* **Dataset records**:
##############################
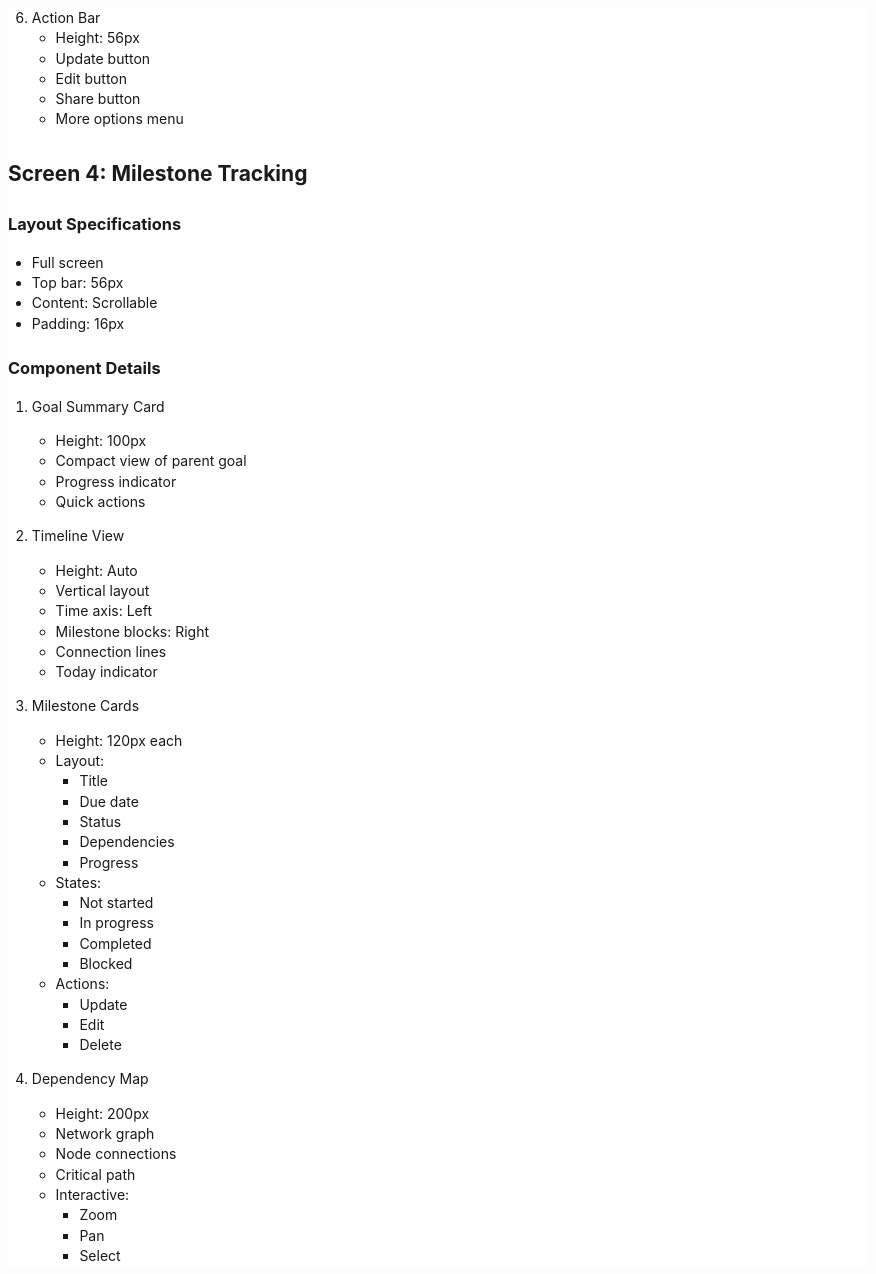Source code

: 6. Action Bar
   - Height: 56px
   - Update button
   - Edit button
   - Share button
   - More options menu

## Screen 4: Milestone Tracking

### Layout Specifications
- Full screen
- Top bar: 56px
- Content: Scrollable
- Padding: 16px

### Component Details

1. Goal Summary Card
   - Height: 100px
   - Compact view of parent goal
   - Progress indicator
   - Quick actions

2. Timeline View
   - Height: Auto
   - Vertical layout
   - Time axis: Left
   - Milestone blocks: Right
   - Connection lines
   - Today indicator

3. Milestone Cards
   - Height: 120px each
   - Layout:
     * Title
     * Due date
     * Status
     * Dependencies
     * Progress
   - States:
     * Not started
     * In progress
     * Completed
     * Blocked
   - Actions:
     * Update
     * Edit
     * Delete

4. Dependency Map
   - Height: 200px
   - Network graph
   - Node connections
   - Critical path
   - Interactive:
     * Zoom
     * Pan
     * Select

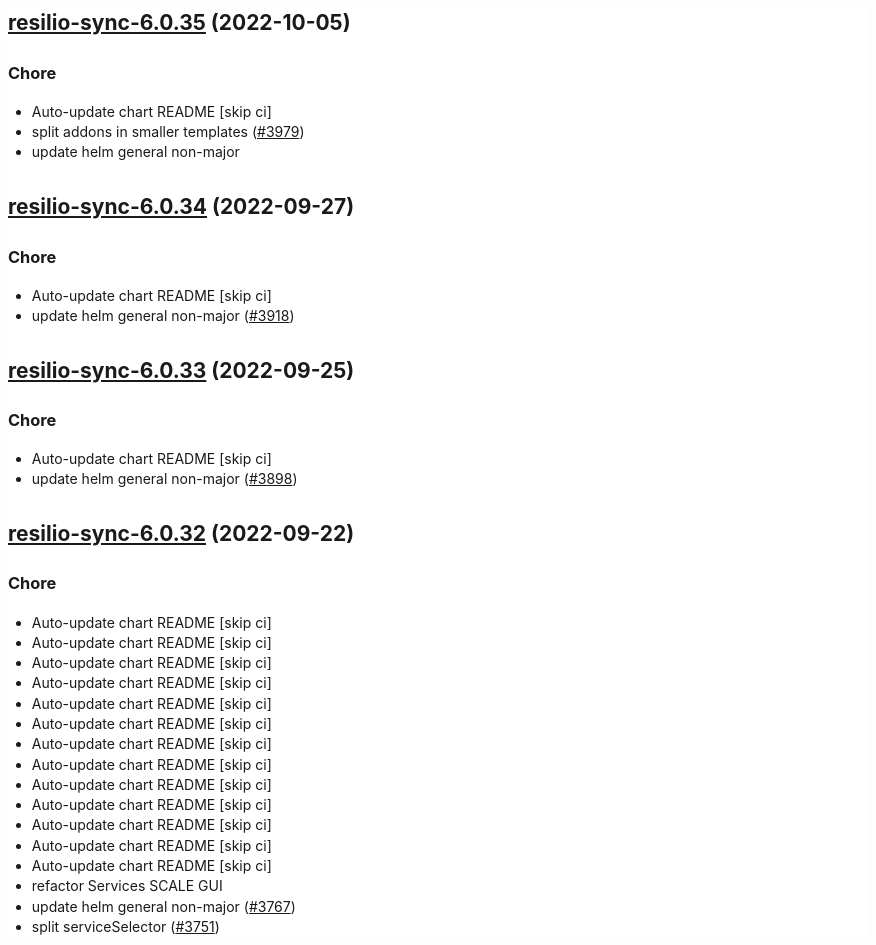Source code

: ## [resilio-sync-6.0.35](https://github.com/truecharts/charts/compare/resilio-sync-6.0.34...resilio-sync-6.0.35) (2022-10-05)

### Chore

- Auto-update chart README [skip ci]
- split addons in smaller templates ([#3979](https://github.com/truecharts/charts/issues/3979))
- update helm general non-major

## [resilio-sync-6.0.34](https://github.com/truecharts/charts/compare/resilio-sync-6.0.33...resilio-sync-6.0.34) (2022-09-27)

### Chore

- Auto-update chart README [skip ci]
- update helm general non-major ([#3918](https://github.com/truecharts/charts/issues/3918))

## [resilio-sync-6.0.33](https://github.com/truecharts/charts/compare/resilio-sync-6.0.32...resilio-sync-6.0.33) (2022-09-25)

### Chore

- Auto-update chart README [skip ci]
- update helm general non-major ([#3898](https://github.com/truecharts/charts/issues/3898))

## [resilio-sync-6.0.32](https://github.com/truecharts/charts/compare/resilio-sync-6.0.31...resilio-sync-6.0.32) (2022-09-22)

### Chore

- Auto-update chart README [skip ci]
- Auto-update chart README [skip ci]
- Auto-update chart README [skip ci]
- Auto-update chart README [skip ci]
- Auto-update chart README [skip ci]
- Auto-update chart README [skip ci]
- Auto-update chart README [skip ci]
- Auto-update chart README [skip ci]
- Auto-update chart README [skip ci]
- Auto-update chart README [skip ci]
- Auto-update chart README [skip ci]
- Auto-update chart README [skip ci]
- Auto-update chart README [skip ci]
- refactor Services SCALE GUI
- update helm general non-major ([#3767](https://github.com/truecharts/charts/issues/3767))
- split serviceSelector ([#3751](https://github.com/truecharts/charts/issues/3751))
##############################
* **Instructions for the task**: Revise the listing from the line with "2. Timeline View" to the line with "- Today indicator" by changing "Vertical" to "Horizontal" and keeping everything else the same, and give only those lines.

* **Exercise solution**:
2. Timeline View
   - Height: Auto
   - Horizontal layout
   - Time axis: Left
   - Milestone blocks: Right
   - Connection lines
   - Today indicator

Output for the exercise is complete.